Image: Replace the white people with vomit (come on, it’s quite easy), and you can appreciate the intended scale of the ‘Hagiographic Vomit-In Ovation’ flow.

–       A skill-testing competition, involving a number of tasks aimed at destroying and appropriately befouling Effigies of Saint Waters.

–       The recitation of Fauxist texts on the historic avant-garde, and speeches by Fauxist Members.

Email sent to Interest Groups

The following is an email circulated in the last week to numerous conservative-religious and moral majority groups in the greater Sydney area, in hope so bolstering Our numbers, complicating Our Agenda, and provoking the intended clash between hagiographic regimes. Indeed, to generate the tremendous torrent of technicolour needed to traverse the steps of the building, We’ll need all the bile-bearing bigots we can muster.





To Whom It May Concern:

We wish to bring to your attention the imminent visit of American filmmaker John Waters as part of the Sydney Mardi Gras official program.

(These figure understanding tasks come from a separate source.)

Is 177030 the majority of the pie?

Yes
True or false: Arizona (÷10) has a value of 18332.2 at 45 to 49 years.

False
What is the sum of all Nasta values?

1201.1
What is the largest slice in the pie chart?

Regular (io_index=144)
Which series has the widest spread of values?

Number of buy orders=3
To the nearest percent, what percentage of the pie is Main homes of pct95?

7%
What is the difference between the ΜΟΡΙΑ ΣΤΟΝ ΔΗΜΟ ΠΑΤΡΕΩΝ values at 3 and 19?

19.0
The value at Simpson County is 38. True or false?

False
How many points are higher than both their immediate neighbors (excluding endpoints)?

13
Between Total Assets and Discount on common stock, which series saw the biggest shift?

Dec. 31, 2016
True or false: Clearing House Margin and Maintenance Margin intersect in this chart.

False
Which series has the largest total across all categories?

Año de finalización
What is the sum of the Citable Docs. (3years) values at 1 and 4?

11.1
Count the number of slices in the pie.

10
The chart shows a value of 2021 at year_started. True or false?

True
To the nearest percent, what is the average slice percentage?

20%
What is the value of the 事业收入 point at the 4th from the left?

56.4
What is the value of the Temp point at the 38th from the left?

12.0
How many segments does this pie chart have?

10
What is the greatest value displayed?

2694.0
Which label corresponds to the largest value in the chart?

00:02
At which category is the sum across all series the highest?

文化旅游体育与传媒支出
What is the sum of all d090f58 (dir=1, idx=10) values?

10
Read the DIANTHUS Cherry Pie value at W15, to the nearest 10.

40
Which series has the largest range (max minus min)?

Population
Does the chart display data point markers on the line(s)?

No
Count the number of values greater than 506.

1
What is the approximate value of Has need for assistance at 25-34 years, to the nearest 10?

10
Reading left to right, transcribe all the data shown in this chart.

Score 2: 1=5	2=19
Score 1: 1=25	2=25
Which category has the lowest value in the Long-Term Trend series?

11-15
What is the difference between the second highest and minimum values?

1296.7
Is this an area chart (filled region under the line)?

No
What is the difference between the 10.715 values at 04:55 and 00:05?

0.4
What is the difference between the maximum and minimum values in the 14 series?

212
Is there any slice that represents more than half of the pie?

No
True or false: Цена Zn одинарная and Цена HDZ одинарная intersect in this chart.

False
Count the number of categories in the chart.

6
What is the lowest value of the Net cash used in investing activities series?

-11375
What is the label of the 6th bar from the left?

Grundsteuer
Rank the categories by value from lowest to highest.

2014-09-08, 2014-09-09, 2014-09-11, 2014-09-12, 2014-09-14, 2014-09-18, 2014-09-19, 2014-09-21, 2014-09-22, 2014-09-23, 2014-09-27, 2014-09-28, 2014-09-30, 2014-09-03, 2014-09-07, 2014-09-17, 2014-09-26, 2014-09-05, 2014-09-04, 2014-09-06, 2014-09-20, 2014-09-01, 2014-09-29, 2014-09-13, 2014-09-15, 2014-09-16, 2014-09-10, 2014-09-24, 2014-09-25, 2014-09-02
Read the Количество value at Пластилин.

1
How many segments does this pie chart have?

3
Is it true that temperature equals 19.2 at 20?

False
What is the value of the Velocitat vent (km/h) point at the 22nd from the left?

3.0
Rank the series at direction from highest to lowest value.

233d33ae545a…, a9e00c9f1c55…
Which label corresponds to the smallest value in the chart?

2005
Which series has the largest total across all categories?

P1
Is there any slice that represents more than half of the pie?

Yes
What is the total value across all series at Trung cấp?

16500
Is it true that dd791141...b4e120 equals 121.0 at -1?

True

Variously described as “The Prince of Puke, Sultan of Sleaze, King of Kink, Pope of Trash, PT Barnum of Scatology, Baron of Bad Taste”, We believe that Waters is a terrorist, purveyor of pornographic trash and transsexual filth, promoter of homosexuality, drug abuse, incest and debased sociality. His films notoriously contain scenes of a ‘transsexual love scene in a church’, ‘rape by a giant puppet lobster’, ‘the ingestion of dog faeces’ (!) and other unmentionably abject scenes. Indeed, Waters makes Bill Henson seem positively godly!

The celebration of such a figure at one of Our most revered cultural institutions, the Sydney Opera House- the international symbol of Australian upward mobility- is a travesty and a open insult to the sensibilities of all good Australians. As if the ‘100 Reverends’ weren’t enough, Waters’ filthy show promises to further pervert the name of the church(es), and befoul the sanctity of all cultural institutions.

The Opera House press release tellingly states: “Gay references and wry observations about people’s foibles and limits are constants”, and goes on to state that in attendance will be the “Dregs of Human Perversity”, the show. “Draws weirdo element”, and is “Monstrous.” 

We are organizing and heading a protest action to coincide with Waters’ appearance at 8pm on Tuesday March 2nd with hopes of disrupting his monstrous monologue.

 We hope your group or constituents will aid us in joining together to show our outrage at the celebration of such tawdry fare.



2 Responses to “Worlds First Ever “Vomit-In”!
 The Fauxist International Protests John Waters Opera House Show, asking “Has Trash Become Innocent?””

  1. i wanna be there. so bad.

  2. Lauren Riots said

    Awesome, are you going to post a follow up of how this action went?